Resumos

ÓBITOS POR ACIDENTES DE TRÂNSITO NO TOCANTINS

Os autores informam que não há conflito de interesse.

Carlos Daniel Lima Cardoso

Erlando Mendes Galvão Junior

Marcus Vinícius Correia Batista

Guilherme Lopes da Fonseca

Marcelo Jorge de Castro Lima

INTRODUÇÃO: O trânsito é a principal causa externa de mortes no Brasil, configurando um sério problema de saúde pública. No Tocantins, o rápido crescimento da frota de veículos e a infraestrutura viária deficiente agravam a situação. Entre 2014 e 2022, a frota veicular no estado cresceu, bem como o número de óbitos no trânsito. Este estudo visa analisar os óbitos por acidentes de trânsito no Tocantins, utilizando dados fornecidos pelo DATASUS, focando em padrões e tendências de óbitos por faixa etária, local de ocorrência e tipos de acidentes.

MATERIAL E MÉTODO: Trata-se de um estudo descritivo, utilizando dados secundários do Sistema de Informações de Mortalidade (SIM), do Registro Nacional de Veículos Automotores (RENAVAM) e do Instituto Brasileiro de Geografia e Estatística (IBGE). Foram analisados óbitos no Tocantins de 2019 a 2022, classificados pelos códigos V01 a V99 da Classificação Internacional de Doenças (CID-10). Os dados foram segmentados por ano, faixa etária e local de ocorrência.
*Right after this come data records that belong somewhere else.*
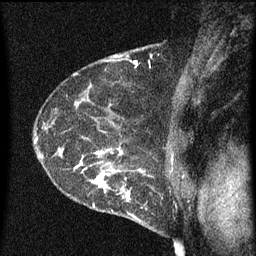
Breast MRI (dynamic contrast-enhanced), one sagittal slice; position 46 of 60 along the scan axis; dynamic contrast-enhanced series, image 2 of 3 at this slice position (ordered by acquisition); 1.5 T; TE 4.2 ms, TR 8 ms; 2 mm slice thickness; 256 × 256 image matrix, field of view 180 × 180 mm. Female patient, age 54 years.
Annotated regions visible in this slice (semi-automatic segmentation, software-assisted and operator-edited):
- analysis volume of interest (the breast-tissue region the enhancement analysis was run in; not a lesion): bounding box <49,138,164,209> (left, top, right, bottom; pixels)
- tumour enhancement mask (voxels above the 70 % enhancement threshold inside the analysis volume of interest): <61,146,148,209>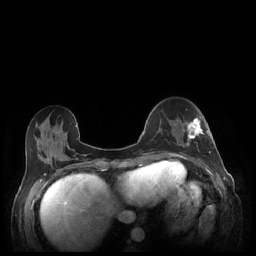
Breast MRI (dynamic contrast-enhanced), one axial slice; position 75 of 248 along the scan axis; dynamic contrast-enhanced series, time point 2 of 7 at this slice position (early post-contrast); 1.5 T; TE 1.9 ms, TR 4.1 ms; 0.9 mm slice thickness; 256 × 256 image matrix, field of view 320 × 320 mm. Female patient.
Structures marked on this image (semi-automatic segmentation, software-assisted and operator-edited):
- enhancing-tissue mask used for the functional tumour volume (all voxels passing the contrast-enhancement thresholds inside the analysis volume; usually the tumour): box from (x=182, y=116) to (x=211, y=153) px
As principais variáveis incluíram distribuição de óbitos por tipo de transporte, faixa etária, e comparação com a Região Norte e o Brasil. O estudo enfrentou limitações, como possíveis sub-registros e mudanças não consideradas na legislação de trânsito.

RESULTADOS: De 2019 a 2022, a Região Norte registrou 12.722 óbitos por acidentes de trânsito, sendo 2.060 (16%) no Tocantins. No estado, os óbitos aumentaram de 472, em 2019, para 549 em 2021, estabilizando em 2022 (549). Motociclistas foram as principais vítimas, seguido por pedestres e ocupantes de automóveis. Sobre a faixa etária, adultos jovens de 20 a 39 anos foram os mais afetados, com o maior índice de óbitos. O Tocantins apresentou a maior taxa de óbitos por 100 mil habitantes (136,29) e a terceira maior por 10 mil veículos (24,80) entre os estados brasileiros, superando a média nacional.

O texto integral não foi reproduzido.